As an educated Latina woman in the 21st Century, I am a little bit ashamed to admit that I just visited a physician for the first time in the last 7 years. Growing up, I hardly ever visited the doctor. Whenever I would experience some type of pain or illness, my mother always applied the appropriate home remedy. We only visited the doctor in extreme cases, when vapor rubs or herbal teas did not work.
As I walked in the office for this visit, I was immediately handed a questionnaire with terms to which I did not know the meaning. Other questions on there were things I was told by mother never to discuss with strangers. As I sat there, I kept on thinking about how hard it must be for other immigrant groups to sit and go through doctors visits when they lack the language and the knowledge of Western medicine, especially when I was having such a hard time going through this visit myself.
Medical discourse is by no means a simple matter of linguistic conversation; this is true to both monolinguals of English and non-English speakers. With the immigrant population in the U.S. growing, the demand to provide culturally appropriate, relevant, and sensitive care is at its highest. This has been addressed by healthcare facilities by providing interpreters with the goal to lessen the language barrier between patient and healthcare provider. However, often enough, this does not lessen the barrier, as other components of communication such as cultural competency are ignored.

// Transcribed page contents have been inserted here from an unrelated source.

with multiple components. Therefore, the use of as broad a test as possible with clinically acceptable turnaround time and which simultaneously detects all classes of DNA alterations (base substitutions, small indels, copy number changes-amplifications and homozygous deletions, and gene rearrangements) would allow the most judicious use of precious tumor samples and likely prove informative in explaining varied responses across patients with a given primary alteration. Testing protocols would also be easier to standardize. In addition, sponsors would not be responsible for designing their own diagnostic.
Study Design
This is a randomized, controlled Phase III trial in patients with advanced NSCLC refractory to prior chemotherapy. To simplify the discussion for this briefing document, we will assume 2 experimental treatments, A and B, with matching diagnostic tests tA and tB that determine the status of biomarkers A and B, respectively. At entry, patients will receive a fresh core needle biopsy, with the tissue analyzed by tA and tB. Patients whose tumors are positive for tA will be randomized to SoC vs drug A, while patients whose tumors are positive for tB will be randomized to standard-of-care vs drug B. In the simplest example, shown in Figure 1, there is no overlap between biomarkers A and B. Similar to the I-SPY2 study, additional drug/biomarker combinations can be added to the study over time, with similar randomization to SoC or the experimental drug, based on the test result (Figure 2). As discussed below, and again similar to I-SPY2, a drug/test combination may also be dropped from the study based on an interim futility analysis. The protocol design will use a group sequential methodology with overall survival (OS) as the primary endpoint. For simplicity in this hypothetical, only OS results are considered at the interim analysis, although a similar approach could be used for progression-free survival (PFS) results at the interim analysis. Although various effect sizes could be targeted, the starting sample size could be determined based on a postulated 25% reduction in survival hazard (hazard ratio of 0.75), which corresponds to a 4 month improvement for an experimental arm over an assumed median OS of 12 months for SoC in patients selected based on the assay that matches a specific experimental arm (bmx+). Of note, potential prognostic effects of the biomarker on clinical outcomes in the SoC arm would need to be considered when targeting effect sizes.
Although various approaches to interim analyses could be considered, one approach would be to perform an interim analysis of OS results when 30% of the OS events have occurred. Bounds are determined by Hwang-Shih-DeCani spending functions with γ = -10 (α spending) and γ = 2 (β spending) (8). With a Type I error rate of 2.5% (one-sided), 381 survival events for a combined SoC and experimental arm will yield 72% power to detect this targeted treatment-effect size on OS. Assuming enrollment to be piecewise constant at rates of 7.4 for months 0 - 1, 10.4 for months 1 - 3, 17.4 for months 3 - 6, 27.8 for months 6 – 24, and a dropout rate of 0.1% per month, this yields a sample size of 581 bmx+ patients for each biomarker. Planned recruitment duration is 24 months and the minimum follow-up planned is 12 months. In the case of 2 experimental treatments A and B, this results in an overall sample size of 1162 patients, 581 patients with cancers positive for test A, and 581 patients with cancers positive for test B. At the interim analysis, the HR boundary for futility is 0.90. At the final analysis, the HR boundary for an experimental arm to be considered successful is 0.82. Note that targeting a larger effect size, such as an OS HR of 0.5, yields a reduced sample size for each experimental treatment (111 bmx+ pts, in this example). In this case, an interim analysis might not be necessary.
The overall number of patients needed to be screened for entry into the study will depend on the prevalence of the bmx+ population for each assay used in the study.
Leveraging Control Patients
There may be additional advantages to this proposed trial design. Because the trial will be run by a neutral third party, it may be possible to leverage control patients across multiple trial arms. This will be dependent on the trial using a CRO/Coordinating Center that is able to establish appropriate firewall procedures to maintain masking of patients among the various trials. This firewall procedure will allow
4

When it comes to healthcare literacy, it is important to note that even English speakers require interpretation of medical discourse, as it is not part of the average citizen’s vernacular. This means that healthcare providers play the interpreter role with anyone who is not part the healthcare system. The only way that anyone can understand any discourse is by having prior experience in that field of knowledge. The fact that medical terminology is very specific to its discourse hinders the ability of people to fully understand the world of medicine.
This has been previously identified as a problem among U.S. population, and to a still greater extent with immigrant groups. Among groups that speak English as a second language or speak no English at all, the healthcare literacy tends to be lower. The Joint commission has identified low health literacy, cultural barriers, and limited English proficiency as the “triple threat” to effective health communication. Immigrant groups tend to suffer from this communication gap more often than not.
As our immigrant population continues to grow and the United States moves toward an evolving healthcare system, it is important and essential to address issues, such as those presented by the triple threat. We must be ever-conscious that our population is diverse and as such, we need to cater to the needs of an ethnically and culturally diverse population by providing the means of proper and sensitive communication that lessen the barriers to adequate health care.